## Task goal
The records below must be reproduced exactly. Strip out the pictures.

>>>

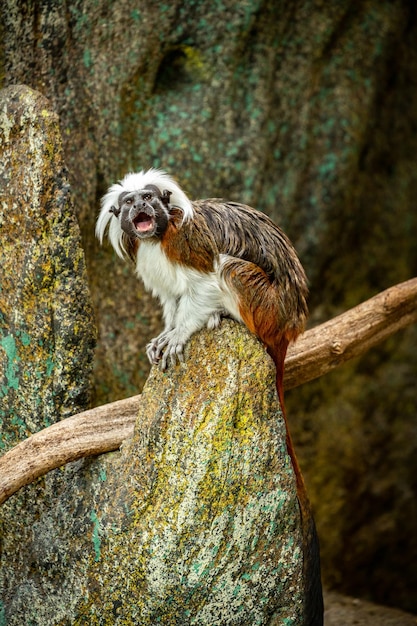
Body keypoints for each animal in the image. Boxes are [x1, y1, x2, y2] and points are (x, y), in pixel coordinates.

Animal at [96, 167, 322, 624]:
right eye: (129, 203)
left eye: (150, 198)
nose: (141, 206)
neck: (157, 237)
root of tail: (290, 327)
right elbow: (173, 298)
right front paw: (167, 331)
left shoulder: (188, 243)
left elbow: (203, 284)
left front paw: (181, 332)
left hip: (266, 307)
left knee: (232, 270)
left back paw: (223, 317)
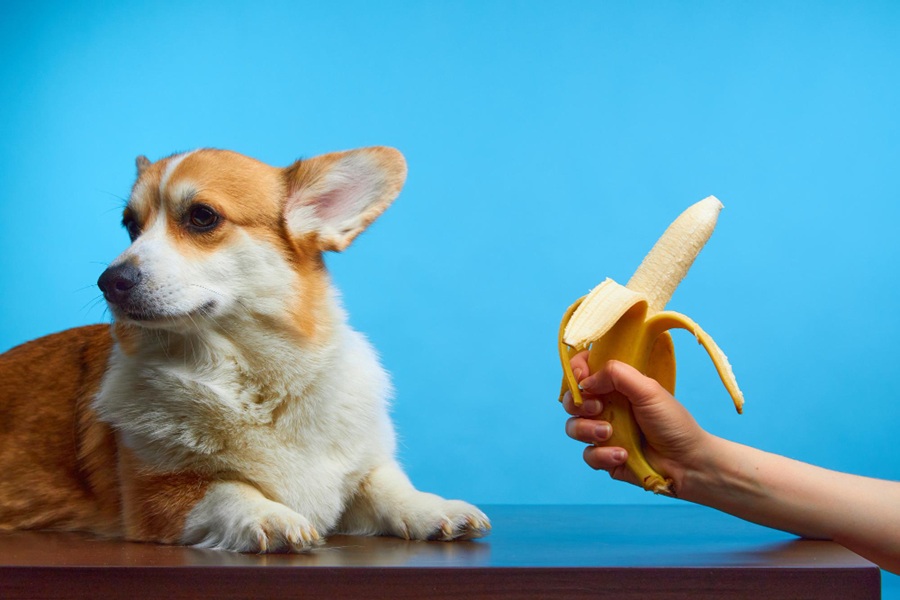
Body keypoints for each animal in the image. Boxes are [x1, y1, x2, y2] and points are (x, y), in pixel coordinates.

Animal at [0, 146, 488, 552]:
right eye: (131, 226)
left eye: (202, 217)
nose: (109, 281)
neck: (253, 380)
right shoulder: (158, 496)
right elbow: (227, 490)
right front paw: (270, 517)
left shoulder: (357, 469)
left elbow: (387, 485)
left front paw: (434, 507)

<<<

## Solution
Body keypoints for each animal in the image. Boxes are [x1, y1, x2, y2] and points are (x, y), in pixel coordinates.

Animal at [96, 167, 322, 624]:
right eye: (129, 203)
left eye: (150, 198)
nose: (141, 206)
neck: (157, 237)
root of tail: (290, 327)
right elbow: (173, 298)
right front paw: (167, 331)
left shoulder: (188, 243)
left elbow: (203, 284)
left front paw: (181, 332)
left hip: (266, 307)
left knee: (232, 270)
left back paw: (223, 317)
Body keypoints for each animal in the image. Boxes are [x1, y1, x2, y2] and points are (x, y), in pixel coordinates.

Animal at [0, 146, 488, 552]:
right eye: (131, 226)
left eye: (202, 217)
nose: (109, 281)
neck: (253, 380)
right shoulder: (158, 496)
right elbow: (227, 490)
right front paw: (270, 517)
left shoulder: (357, 469)
left elbow: (387, 485)
left front paw: (434, 507)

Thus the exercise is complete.